These kinds of systems almost always use an n-gram model to generate text. It's a fascinating and surprisingly effective tool (the surprise is that implementing one is extremely simple).
Basically, it's based on collecting data from a corpus about probabilities of word transitions -- the probability of the "next word" given the n preceding words. So n-gram models often produce sentences that appear correct in small areas of a few words, but as a whole don't make much sense. The higher the "n", the more the generated sentences come to resemble the writing in the corpus. Once you get to quadrigrams, usually the model simply produces exact sentences verbatim from the text because the data becomes very sparse (how many times do you see "then I turned" in a corpus of tweets, for instance?), unless you have a very large corpus.
Like many NLP models, the n-gram model has seen many variations and tweaks that have differing levels of effectiveness, where often different tweaks produce more believable results for different corpora or variety thereof.

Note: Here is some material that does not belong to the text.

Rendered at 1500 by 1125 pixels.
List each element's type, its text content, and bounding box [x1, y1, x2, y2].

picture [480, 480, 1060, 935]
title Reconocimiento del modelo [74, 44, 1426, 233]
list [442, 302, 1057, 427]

The math is quite simple. Let's take n=2, also called "bigrams", also called "Markov chains". In Pythonic pseudocode (because math notation doesn't work on HN) you could create a frequency distribution with:
for i in range(1,words.length):
model[words[i-1]][words[i]] += 1
assuming that "model" is a nested dictionary where keys have a default value of 0. then normalise:
for prior,words in model:
n = sum(words.values)
words.values.map(lambda x: x / n)
Thanks! I'm taking an information retrieval course right now and I'm interested in applying what I've learned to a cool pet project. I don't think we ever touched on n-gram models for some reason
This isn't information retrieval. This is data processing. Information retrieval is a subset of data processing.

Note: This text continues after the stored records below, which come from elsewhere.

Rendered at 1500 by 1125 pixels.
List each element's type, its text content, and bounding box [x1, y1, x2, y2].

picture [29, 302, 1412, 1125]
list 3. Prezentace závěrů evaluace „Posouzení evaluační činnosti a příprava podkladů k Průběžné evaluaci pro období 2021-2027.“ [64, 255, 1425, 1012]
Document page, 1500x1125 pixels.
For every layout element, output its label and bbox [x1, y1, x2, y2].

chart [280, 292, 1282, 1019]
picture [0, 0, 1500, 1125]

Retrieval specifically needs an algorithm to determine document relevance. Everything you're learning is to understand how different parts of that algorithm affect the results. It's a very difficult problem, even if you assume that the corpus isn't sapient.
Stuff like n-grams are more about reshuffling in order to expose patterns. It's a little bit like regressing some noisy data to see the trend of correlation.

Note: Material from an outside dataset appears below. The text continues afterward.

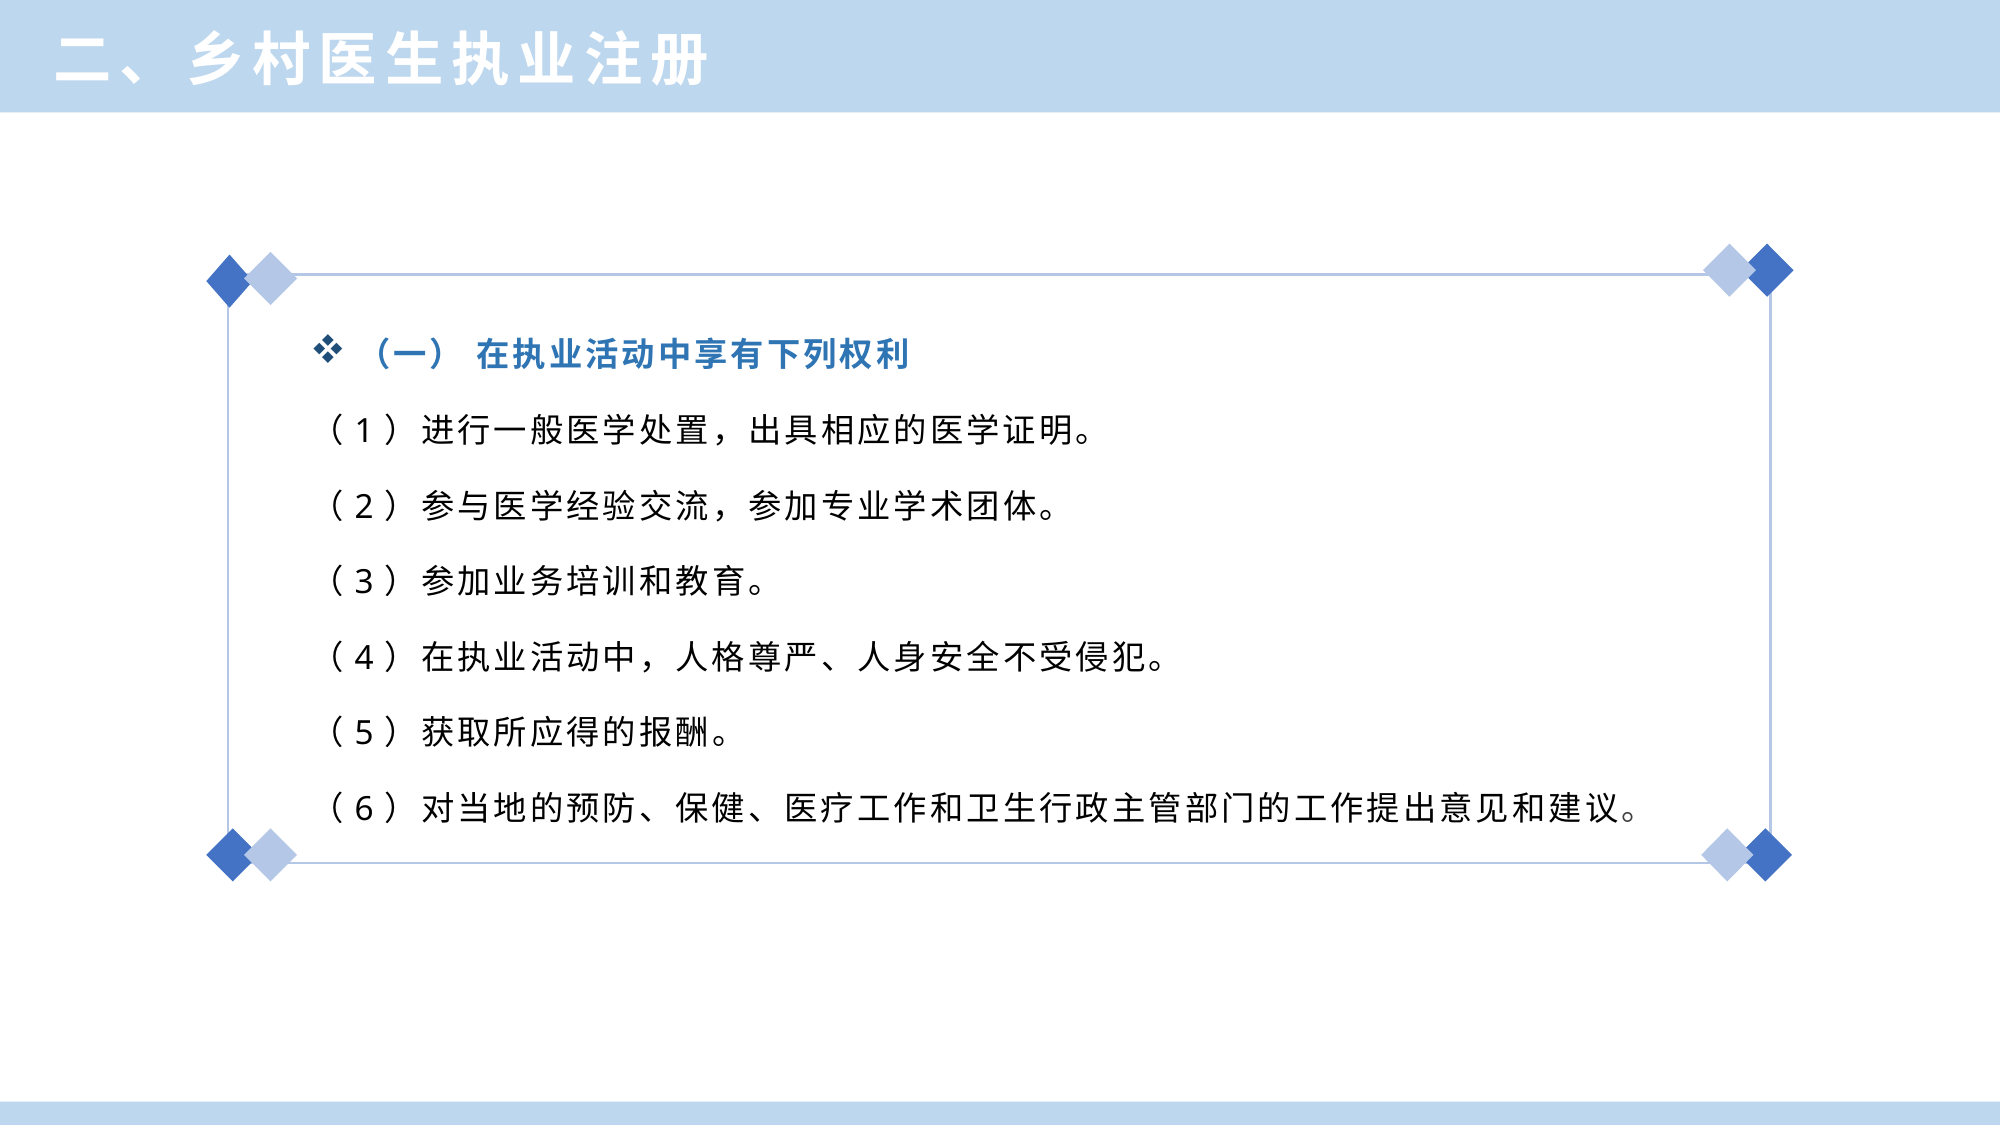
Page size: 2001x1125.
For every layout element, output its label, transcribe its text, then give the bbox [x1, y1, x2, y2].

I learned about n-grams in a natural language processing class in uni.
A related (but more interesting, imho) concept is the Hidden Markov Model, which is used for things like part-of-speech tagging and areas of speech recognition. It takes a sequence of "observations", like sound vectors or words, and uses a probabilisitic model to match them with "hidden states", like phonemes or parts of speech.
I got a job with a part-of-speech tagging website I made as a pet project for that class :)
This isn't quantum physics, and that isn't the implication of the double-slit experiment. This is new-age pseudo science BS that uses the buzzword "quantum" to sound smart
So pretentious, did a teenager write this?